Mit angehaltenem Atem betrat ich den Saal. Die Decke war gewölbt, und wie das äußere des Gebäudes in Nachtblau gestrichen. Allerdings leuchteten die Sterne hier. Es war einfach atemberaubend schön.

"Mia Wagner! Schön, dass sie die Zeit gefunden haben! Ich bin Bruno Schmidt." grüßte mich ein gut aussehender, junger Mann. Er hatte braune Haare, und dazu passende haselnussbraune Augen. Sein Gesichtsausdruck war freundlich, beinahe verschmitzt.

"Guten Tag." erwiderte ich aufgeregt. Mein Herz raste immer noch mit einer Geschwindigkeit von hundertdreißig mal pro Minute.

"Also, Mia.
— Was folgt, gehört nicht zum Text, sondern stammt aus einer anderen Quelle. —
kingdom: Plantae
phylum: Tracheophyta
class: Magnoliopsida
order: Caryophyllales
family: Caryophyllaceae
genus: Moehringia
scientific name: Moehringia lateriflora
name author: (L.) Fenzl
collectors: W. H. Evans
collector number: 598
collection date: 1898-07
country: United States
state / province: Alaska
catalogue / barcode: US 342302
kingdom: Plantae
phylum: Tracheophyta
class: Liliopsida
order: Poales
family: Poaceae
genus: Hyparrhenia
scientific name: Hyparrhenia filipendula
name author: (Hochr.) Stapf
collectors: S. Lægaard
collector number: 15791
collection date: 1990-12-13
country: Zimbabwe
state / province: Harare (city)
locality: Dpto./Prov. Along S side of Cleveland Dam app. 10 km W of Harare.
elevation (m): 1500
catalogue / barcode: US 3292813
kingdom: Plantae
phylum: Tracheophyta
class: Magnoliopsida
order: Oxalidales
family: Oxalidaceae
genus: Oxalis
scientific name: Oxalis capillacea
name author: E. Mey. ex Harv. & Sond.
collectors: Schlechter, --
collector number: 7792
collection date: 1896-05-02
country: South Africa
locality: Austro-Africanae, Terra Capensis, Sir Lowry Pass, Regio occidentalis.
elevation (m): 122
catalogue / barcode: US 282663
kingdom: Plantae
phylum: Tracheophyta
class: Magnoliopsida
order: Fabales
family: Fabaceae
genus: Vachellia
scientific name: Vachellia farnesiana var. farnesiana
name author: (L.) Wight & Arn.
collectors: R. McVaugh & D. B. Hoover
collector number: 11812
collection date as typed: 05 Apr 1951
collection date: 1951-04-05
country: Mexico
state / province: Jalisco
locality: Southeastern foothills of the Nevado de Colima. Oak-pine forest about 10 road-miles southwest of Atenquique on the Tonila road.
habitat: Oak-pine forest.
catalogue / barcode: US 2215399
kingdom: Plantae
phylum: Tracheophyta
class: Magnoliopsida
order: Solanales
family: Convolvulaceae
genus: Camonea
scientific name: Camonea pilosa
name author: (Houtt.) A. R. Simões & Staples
Wieso spielst du Waldhorn?" fragte Bruno. Das war jetzt definitiv nicht normal für ein Probespiel. Es klang eher so wie eine Therapie - Wieso tust du das? Gibt es irgendeinen spezifischen Grund?

Nach kurzem einatmen sagte ich: "Waldhorn hat mich schon immer fasziniert. Der Klang, die verschiedenen Klangfarben, und der Tonumfang. Es macht einfach spaß, zu spielen. Man fühlt sich frei und glücklich, als ob man alles erreichen könnte."

Er schien mit der Antwort zufrieden zu sein. Jedenfalls lächelte er nur, und fragte nichts weiter zu dem Thema. "Und...glaubst du an Magie?"

Was zur Hölle war das denn jetzt? Langsam wurde ich wirklich verwirrt. 

"Ja." erwiderte ich. "Wieso nicht? Die Erdmännchen haben keine Ahnung von unserer Existenz, da könnte es ja auch sein, dass wir keine Ahnung von einer anderen, magischen Welt haben, oder?"

Bruno Schmidt nickte langsam. "Interessante Theorie. Nun, zum Schluss. Würdest kurz ein Lied improvisieren?"

"Klar." sagte ich. Das hatte ich schon ein paar mal ausprobiert, allerdings nur für mich. Jetzt etwas eigenes zu improvisieren, mit einem Zuschauer, machte mich schon ein wenig nervös. Dennoch setzte ich das Mundstück an die Lippen, und begann zu spielen.

Dunkle, warme Klänge hallten durch den Raum, und füllten die Luft mit Freude. Vielleicht war Musik einfach generell magisch? Musik hatte die Kraft, Gefühle zu verändern und hervorzurufen. 

Als ich fertig war, öffnete ich meine Augen. Ich hatte gar nicht gemerkt, dass ich blind gespielt hatte.

"Danke, Mia. Das Ergebnis kommt per Cmail." sagte Bruno Schmidt mit einem seltsamen Funkeln in den Augen. Dann nickte er mir zu, und öffnete die Tür.

Ich trat raus, und konnte es nicht fassen. Die Erinnerung an das improvisierte Stück war verschwunden! Ich konnte mich nicht mehr erinnern, was ich soeben gespielt hatte.